A deputada federal Roseana Sarney (MDB-MA) revelou detalhes de seu maior desafio de saúde: um câncer de mama agressivo diagnosticado em 2025, após exame de rotina realizado durante internação no Hospital Sírio-Libanês. A doença foi identificada precocemente, mas evoluiu com complicações ao longo do tratamento

Com um histórico de mais de duas dezenas de cirurgias ao longo da vida, e nenhuma por estética, ela afirmou que o atual quadro superou experiências anteriores. O primeiro procedimento pelo qual passou foi ainda na juventude, para remover um cisto ovariano. Em 2025, aos 71 anos, foi submetida à 26ª operação. "Estou escolada com doença e sabia que não seria fácil, mas também não imaginei que seria tão difícil", disse em entrevista exclusiva à revista Marie Claire, na qual a parlamentar detalhou o impacto do diagnóstico e a intensidade do tratamento.

O câncer foi descoberto após exames de rastreamento realizados em agosto do ano passado, quando um nódulo suspeito foi identificado na mama esquerda.

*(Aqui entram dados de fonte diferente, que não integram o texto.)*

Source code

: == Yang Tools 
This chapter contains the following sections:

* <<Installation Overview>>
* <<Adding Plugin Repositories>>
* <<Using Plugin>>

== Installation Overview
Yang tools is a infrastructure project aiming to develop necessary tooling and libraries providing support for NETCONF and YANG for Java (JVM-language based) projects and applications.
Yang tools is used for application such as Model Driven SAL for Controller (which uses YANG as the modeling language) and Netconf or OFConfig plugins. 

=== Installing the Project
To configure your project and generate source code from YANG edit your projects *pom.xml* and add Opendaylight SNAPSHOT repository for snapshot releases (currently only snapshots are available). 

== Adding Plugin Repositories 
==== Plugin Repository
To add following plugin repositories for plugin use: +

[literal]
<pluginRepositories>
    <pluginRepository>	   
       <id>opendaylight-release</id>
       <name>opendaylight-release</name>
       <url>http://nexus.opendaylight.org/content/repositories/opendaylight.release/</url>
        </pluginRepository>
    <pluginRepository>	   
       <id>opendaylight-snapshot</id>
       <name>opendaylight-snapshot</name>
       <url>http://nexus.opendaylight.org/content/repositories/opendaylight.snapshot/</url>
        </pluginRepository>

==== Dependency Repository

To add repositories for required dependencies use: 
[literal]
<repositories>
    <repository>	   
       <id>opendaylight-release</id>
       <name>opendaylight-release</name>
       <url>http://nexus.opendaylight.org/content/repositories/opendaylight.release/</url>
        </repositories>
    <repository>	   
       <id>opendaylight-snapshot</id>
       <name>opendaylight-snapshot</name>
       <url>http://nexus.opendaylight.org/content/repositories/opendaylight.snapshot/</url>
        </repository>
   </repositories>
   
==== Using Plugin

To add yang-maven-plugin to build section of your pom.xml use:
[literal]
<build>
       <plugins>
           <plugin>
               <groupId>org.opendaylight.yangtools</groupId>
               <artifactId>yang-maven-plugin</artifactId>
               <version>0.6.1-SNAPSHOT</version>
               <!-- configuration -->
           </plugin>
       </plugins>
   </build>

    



A confirmação veio após uma biópsia. Diferentemente de episódios anteriores, como um câncer de mama tratado em 2000 e um câncer de pele, desta vez o tumor foi classificado como triplo negativo, um dos subtipos mais agressivos, já em estágio avançado.

O tratamento inicial previa quimioterapia combinada com imunoterapia, seguida de cirurgia e novas etapas medicamentosas. No entanto, o plano sofreu interrupções devido a complicações como queda de imunidade, infecção generalizada, anemia, reações alérgicas e até uma embolia pulmonar. "Achei que eu estava no limite", relatou, na publicação desta sexta-feira, 17.

As intercorrências também afetaram o cronograma cirúrgico e a continuidade da chamada quimioterapia vermelha, que precisou ser interrompida antes do previsto. A etapa atual, com quimioterapia oral, segue em dose reduzida por recomendação médica. "Eu não quero diminuir o tratamento, quero que ele siga, mesmo que sofra mais", afirmou à Marie Claire.

Apesar das dificuldades, Roseana disse que mantém uma postura de enfrentamento da doença. Para a deputada, a fé, o acompanhamento médico e uma atitude positiva ao longo do processo têm ajudado. "Se eu tô tendo (a doença), é porque eu tenho força pra lutar. Então, vamos lutar", disse.